The first few times this happened, we rushed her to the hospital, terrified something was seriously wrong. We expected the same urgency from the doctors that we felt — but instead, we were met with disbelief. “It’s behavioural,” they said. “She’s fine.”
But she isn’t fine. We know our child. We see her body betray her in ways no one should have to experience.
These episodes have become the hardest part of Emma’s life — and ours. We’ve had to change how we live just to keep her safe. Someone always has to be within reach. We’ve added locks, alarms, and safety plans. It’s like living on high alert 24/7, never able to truly relax, even for a minute.

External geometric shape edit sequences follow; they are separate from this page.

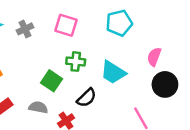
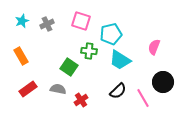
cyan pentagon: (119, 23) -> (111, 34), moved
black circle: (165, 84) -> (163, 82), moved
black semicircle: (87, 98) -> (118, 91), moved

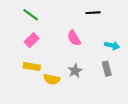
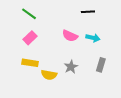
pink semicircle: (74, 38) -> (70, 36), turned -35
cyan arrow: (112, 45) -> (93, 38), moved
gray rectangle: (107, 69) -> (101, 65), turned 32

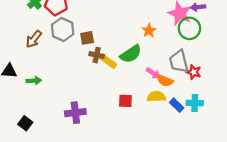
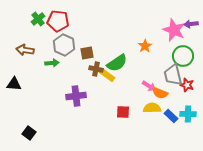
green circle: (189, 28) -> (183, 56), moved
brown arrow: (34, 39) -> (25, 50), moved, turned 60
green semicircle: (131, 54) -> (117, 63), moved
green arrow: (34, 81) -> (52, 63), moved
purple cross: (75, 113) -> (76, 96), moved

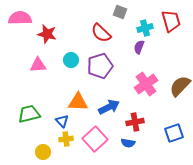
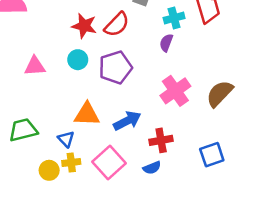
red semicircle: (101, 33) -> (117, 25), turned -90
red star: (47, 34) -> (84, 26), moved
blue semicircle: (128, 143) -> (152, 168), turned -32
yellow circle: (43, 152) -> (49, 170), moved

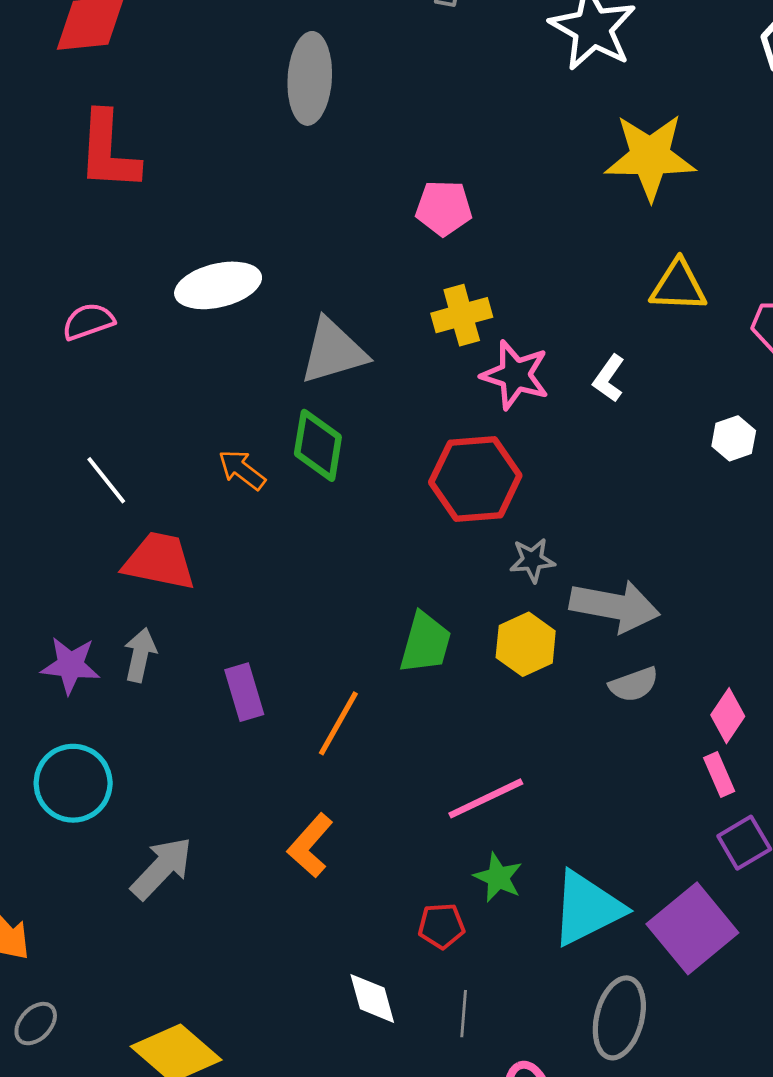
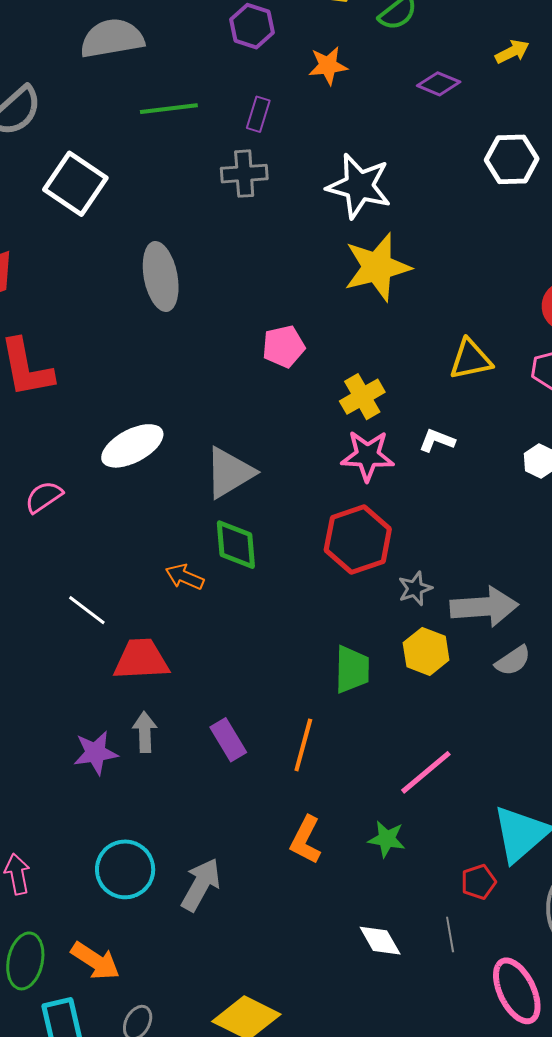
yellow star: (650, 157) -> (377, 267), moved
yellow cross: (462, 315) -> (362, 397), moved
white L-shape: (609, 378) -> (437, 440), turned 90
cyan circle: (73, 783) -> (125, 869), moved
green star: (498, 877) -> (387, 839), moved
red pentagon: (441, 926) -> (478, 882), moved

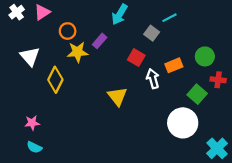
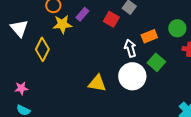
red square: (136, 58) -> (111, 19), moved
green square: (197, 94) -> (156, 62), moved
yellow triangle: (117, 96) -> (97, 83), moved, turned -42
white circle: (183, 123) -> (132, 76), moved

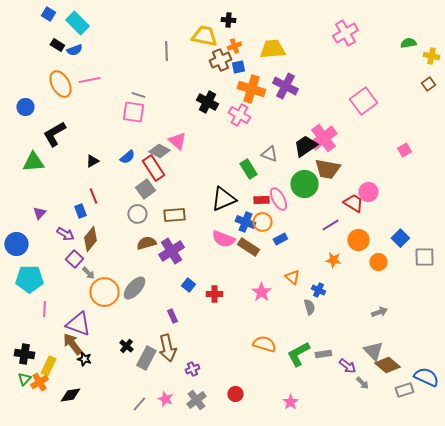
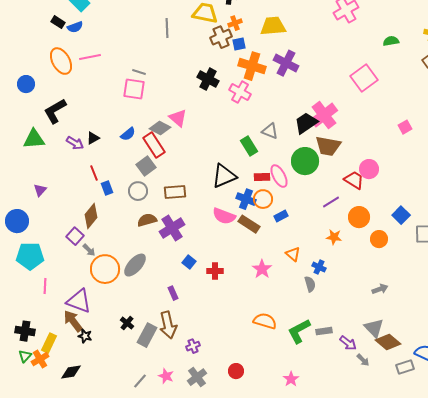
green semicircle: (408, 43) -> (391, 41), moved
blue rectangle: (80, 211) -> (107, 188), moved
purple arrow: (65, 234) -> (75, 143), moved

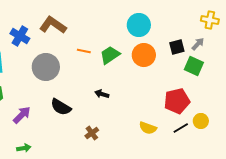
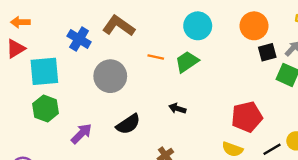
cyan circle: (139, 25) -> (198, 26), moved
orange circle: (144, 55) -> (254, 26), moved
red pentagon: (177, 101) -> (247, 117), moved
black semicircle: (61, 107) -> (128, 124), turned -65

Emma’s world has become smaller. She’s missed hockey practices, soccer games, swimming lessons, playdates, and school events. She wants to go, she wants to be “normal,” but her body doesn’t always let her. It breaks my heart every time I see her sitting on the sidelines, watching other kids do the things she loves.
We’ve spent months chasing answers — bloodwork, imaging, genetics, specialists. Each time, we hope this will be the appointment that changes everything, only to leave with more questions. We’ve paid out-of-pocket for therapies because the system moves too slowly. And through it all, we’ve been told, over and over again, that it’s “just behavioural.”
No one sees the toll this takes when we get home. The exhaustion. The fear of what tomorrow will bring. The constant feeling of walking on eggshells, waiting for the next episode.
But even in her hardest moments, Emma finds ways to shine. She still folds origami cranes with me — each one a symbol of hope. She still laughs with her sister. She still finds strength even when her body and brain are at war.
This isn’t the childhood she deserves. And it isn’t the life we pictured for our family. But it’s the one we live now. Every day is a mix of fear, resilience, love, and survival.
I share Emma’s story because behind every diagnosis is a real child and a real family. PANDAS doesn’t just take away a few weeks of normal life — it steals childhoods, it isolates families, and it forces parents like us to become experts, advocates, and caregivers all at once.
Emma is turning ten, and instead of wishing for dolls or bikes, we’re wishing for something simple — for her to get her childhood back.